Os cães do Campus da Unifap – Crônica porreta de Fernando Canto

Crônica de Fernando Canto

Aproximadamente dez cães moram no campus da Universidade. São vira-latas que dormem durante o dia e à noite se tornam verdadeiros vigias. Rosnam para os desconhecidos que se aventuram por lá de forma suspeita, mas reconhecem os vigilantes pela farda que usam e alguns professores mais antigos, talvez pelo cheiro de livros velhos.

Deitam pelos corredores sem que ninguém lhes incomode, pois descansam após o trabalho de uma noite inteira, em que seus argutos olhares e latidos alarmistas com certeza foram úteis. São cães fortes, uns completamente negros e outros com manchas marrons. Às vezes se levantam com o forte cheiro das queimadas no cerrado do campus, mostrando-se impotentes diante dessas devastações tão próprias dos seres humanos.

No meio do mundo os cães trabalham na noite como se revigorassem a missão permanente do ancestral Cérbero, o demônio do abismo da mitologia grega, com suas três, cinqüenta ou cem cabeças, que vigiava as almas no Inferno. Para amansá-lo, os mortos tinham que oferecer-lhe um bolo de mel, acrescentando o óbolo destinado ao pastor Caronte. Cérbero devorava sem piedade todos aqueles que tentavam forçar a porta do Inferno: atacou Pirito e Teseu que queriam levar Perséfone de volta; foi enfeitiçado pela lira de Orfeu quando o mesmo foi reclamar Eurídice; deixou passar Eneu, que lhe deu o bolo de mel preparado pela Sibila. Mas foi derrotado e acorrentado por Héracles (Hércules), que o levou a Trezena antes de levá-lo de volta ao Inferno.

Não há dúvida, afirmam os mitólogos, que mitologia alguma não tenha associado o cão à morte, aos infernos subterrâneos e aos impérios invisíveis regidos pelas divindades ctonianas ou selênicas. Sua primeira função mítica, universalmente atestada é a do “psicopompo”, guia do homem na noite da morte, após ter sido seu companheiro no dia da vida. O cão emprestou seu rosto a todos os grandes guias de almas, em todos os escalões de nossa história cultural ocidental.

Ele existe em todo o universo e aparece em todas as culturas, com variantes que enriquecem esse simbolismo fundamental, como os cinocéfalos (macacos de cabeças semelhantes a do cão), da iconografia egípcia, que têm por missão aprisionar ou destruir os inimigos da luz e guardar as Portas dos locais sagrados.

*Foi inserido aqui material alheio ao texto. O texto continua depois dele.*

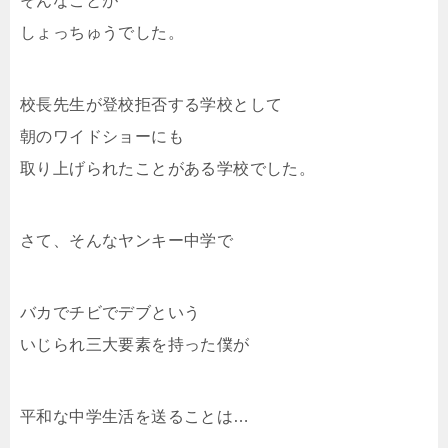
そんなことが
しょっちゅうでした。
校長先生が登校拒否する学校として
朝のワイドショーにも
取り上げられたことがある学校でした。
さて、そんなヤンキー中学で
バカでチビでデブという
いじられ三大要素を持った僕が
平和な中学生活を送ることは…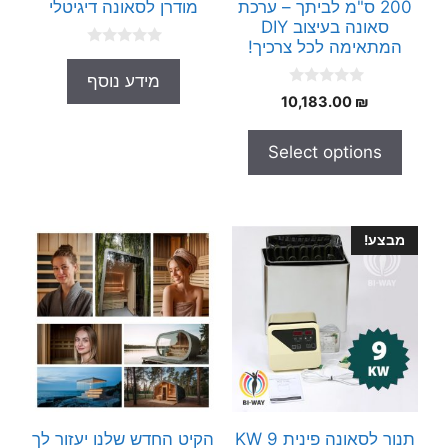
200 ס"מ לביתך – ערכת
מודרן לסאונה דיגיטלי
סאונה בעיצוב DIY
המתאימה לכל צרכיך!
0
o
מידע נוסף
u
0
t
10,183.00
₪
o
o
u
f
t
5
Select options
o
f
5
מבצע!
תנור לסאונה פינית 9 KW
הקיט החדש שלנו יעזור לך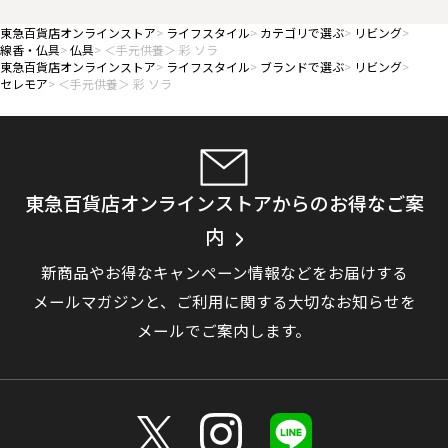
東急百貨店オンラインストア
ライフスタイル
カテゴリで選ぶ
リビング
線香・仏具
仏具
＜手元供養＞ 彩 ソラ
東急百貨店オンラインストア
ライフスタイル
ブランドで選ぶ
リビング
セレモア
＜手元供養＞ 彩 ソラ
東急百貨店オンラインストアからのお得なご案
内
新商品やお得なキャンペーン情報などをお届けする
メールマガジンと、
ご利用に関する大切なお知らせを
メールでご案内します。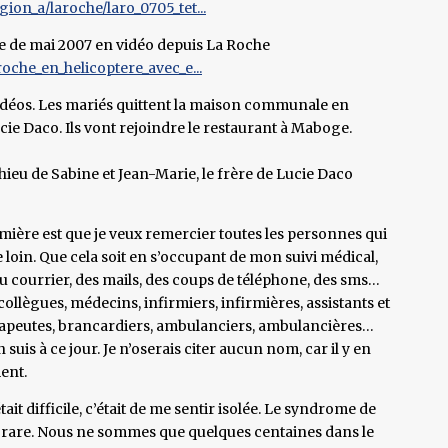
on_a/laroche/laro_0705_tet...
e de mai 2007 en vidéo depuis La Roche
oche_en_helicoptere_avec_e...
idéos. Les mariés quittent la maison communale en
ucie Daco. Ils vont rejoindre le restaurant à Maboge.
ieu de Sabine et Jean-Marie, le frère de Lucie Daco
remière est que je veux remercier toutes les personnes qui
 loin. Que cela soit en s’occupant de mon suivi médical,
u courrier, des mails, des coups de téléphone, des sms…
collègues, médecins, infirmiers, infirmières, assistants et
érapeutes, brancardiers, ambulanciers, ambulancières…
 suis à ce jour. Je n’oserais citer aucun nom, car il y en
ent.
ait difficile, c’était de me sentir isolée. Le syndrome de
 rare. Nous ne sommes que quelques centaines dans le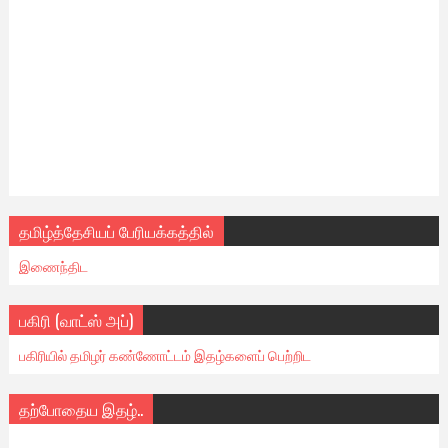
தமிழ்த்தேசியப் பேரியக்கத்தில்
இணைந்திட
பகிரி (வாட்ஸ் அப்)
பகிரியில் தமிழர் கண்ணோட்டம் இதழ்களைப் பெற்றிட
தற்போதைய இதழ்..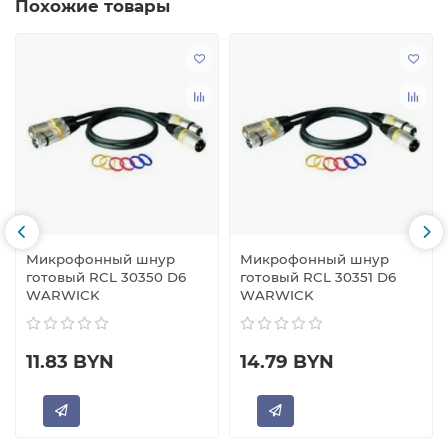
Похожие товары
Микрофонный шнур
Микрофонный шнур
готовый RCL 30350 D6
готовый RCL 30351 D6
WARWICK
WARWICK
11.83 BYN
14.79 BYN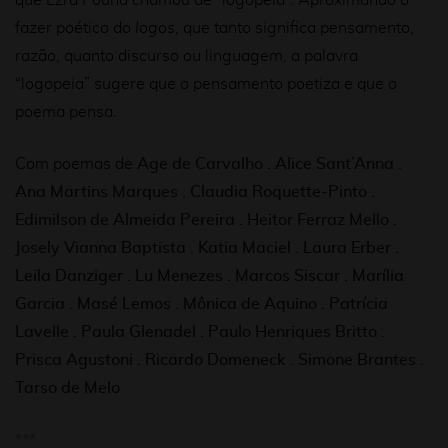
que Ezra Pound chamou de “logopeia”. Aproximando o
fazer poético do
logos
, que tanto significa pensamento,
razão, quanto discurso ou linguagem, a palavra
“logopeia” sugere que o pensamento poetiza e que o
poema pensa.
Com poemas de
Age de Carvalho . Alice Sant’Anna .
Ana Martins Marques . Claudia Roquette-Pinto .
Edimilson de Almeida Pereira . Heitor Ferraz Mello .
Josely Vianna Baptista . Katia Maciel . Laura Erber .
Leila Danziger . Lu Menezes . Marcos Siscar . Marília
Garcia . Masé Lemos . Mônica de Aquino . Patrícia
Lavelle . Paula Glenadel . Paulo Henriques Britto .
Prisca Agustoni . Ricardo Domeneck . Simone Brantes .
Tarso de Melo
***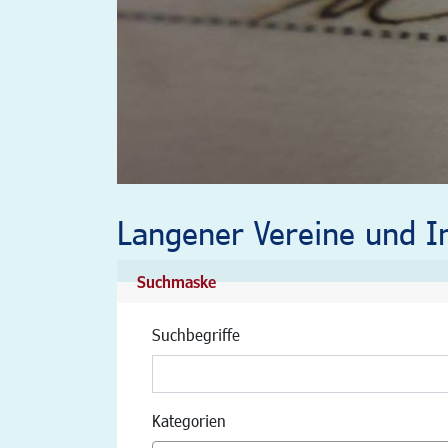
Langener Vereine und In
Suchmaske
Suchbegriffe
Kategorien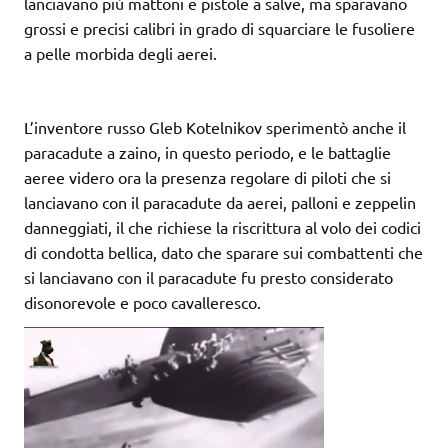
lanciavano più mattoni e pistole a salve, ma sparavano
grossi e precisi calibri in grado di squarciare le fusoliere
a pelle morbida degli aerei.
L’inventore russo Gleb Kotelnikov sperimentò anche il
paracadute a zaino, in questo periodo, e le battaglie
aeree videro ora la presenza regolare di piloti che si
lanciavano con il paracadute da aerei, palloni e zeppelin
danneggiati, il che richiese la riscrittura al volo dei codici
di condotta bellica, dato che sparare sui combattenti che
si lanciavano con il paracadute fu presto considerato
disonorevole e poco cavalleresco.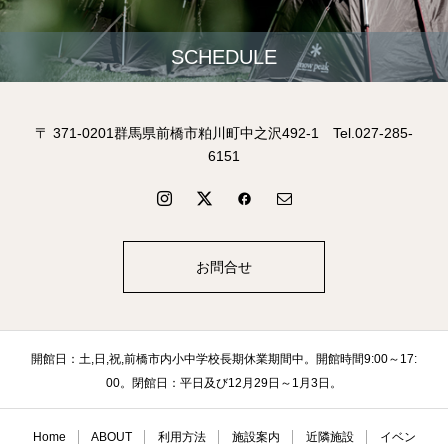
SCHEDULE
〒 371-0201群馬県前橋市粕川町中之沢492-1 Tel.027-285-
6151
お問合せ
開館日：土,日,祝,前橋市内小中学校長期休業期間中。開館時間9:00～17:
00。閉館日：平日及び12月29日～1月3日。
Home
ABOUT
利用方法
施設案内
近隣施設
イベン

Na mitologia Romana a loba que amamentou Rômulo e Remo, bem como outros canídeos, são heróis civilizadores e estão sempre ligados à instauração do ciclo agrário.

Apesar de a sua fidelidade ser louvada pelos muçulmanos, o Islã faz do cão a imagem daquilo que a criação comporta de mais vil. È o símbolo da avidez e da gula. Sua carne é utilizada como remédio contra a esterilidade, a má sorte, etc. Segundo uma tradição do Profeta, este declarou que um recipiente no qual tiver bebido um cão deve ser lavado sete vezes, sendo que a primeira lavagem deverá ser feita com terra. Diz-se que o Profeta proibia matar os cães, salvo os cães negros que tivessem duas manchas brancas por cima dos olhos, pois essa espécie de cão era uma encarnação do diabo. Já os monges dominicanos eram os cães do Senhor, aqueles que protegem a Casa pela voz ou os arautos da palavra de Deus.

Os cães do campus também trazem o seu simbolismo. São alimentados carinhosa e diariamente pela dona Nilza. E como Cérbero protegem a entrada da Universidade daqueles que nele querem entrar sem merecerem. O conhecimento e a luz estão lá, protegidos pelas trevas do desconhecido, envolvidos pela mão de muitos Lucíferes. Aqueles que quiserem o saber terão que dar aos guardiões o bolo de mel e o óbolo de Caronte nessa travessia que não terá retorno.